### TASK DETAILS
Identify all lines below that hold "fokus" and collect them.

========================================

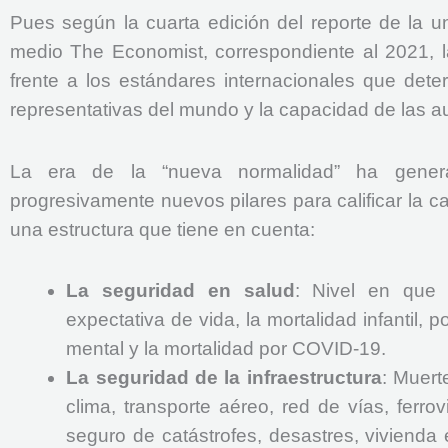
Pues según la cuarta edición del reporte de la u
medio The Economist, correspondiente al 2021, 
frente a los estándares internacionales que det
representativas del mundo y la capacidad de las au
La era de la “nueva normalidad” ha genera
progresivamente nuevos pilares para calificar la 
una estructura que tiene en cuenta:
La seguridad en salud
: Nivel en que 
expectativa de vida, la mortalidad infantil, 
mental y la mortalidad por COVID-19.
La seguridad de la infraestructura
: Muert
clima, transporte aéreo, red de vías, ferrov
seguro de catástrofes, desastres, vivienda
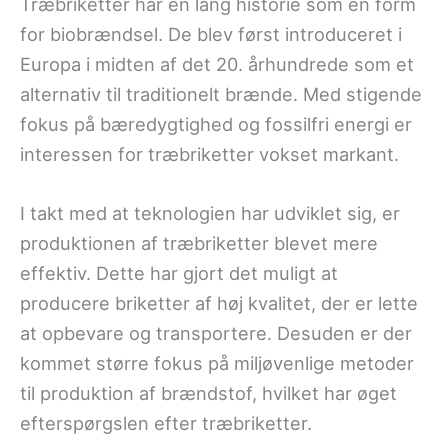
Træbriketter har en lang historie som en form
for biobrændsel. De blev først introduceret i
Europa i midten af det 20. århundrede som et
alternativ til traditionelt brænde. Med stigende
fokus på bæredygtighed og fossilfri energi er
interessen for træbriketter vokset markant.
I takt med at teknologien har udviklet sig, er
produktionen af træbriketter blevet mere
effektiv. Dette har gjort det muligt at
producere briketter af høj kvalitet, der er lette
at opbevare og transportere. Desuden er der
kommet større fokus på miljøvenlige metoder
til produktion af brændstof, hvilket har øget
efterspørgslen efter træbriketter.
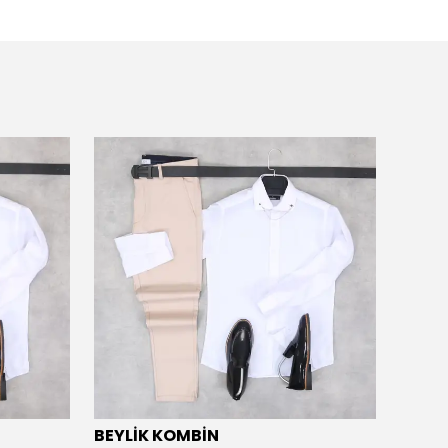
BEYLİK KOMBİN
BEYL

========================================

### WRITTEN RESPONSE
fokus på bæredygtighed og fossilfri energi er
kommet større fokus på miljøvenlige metoder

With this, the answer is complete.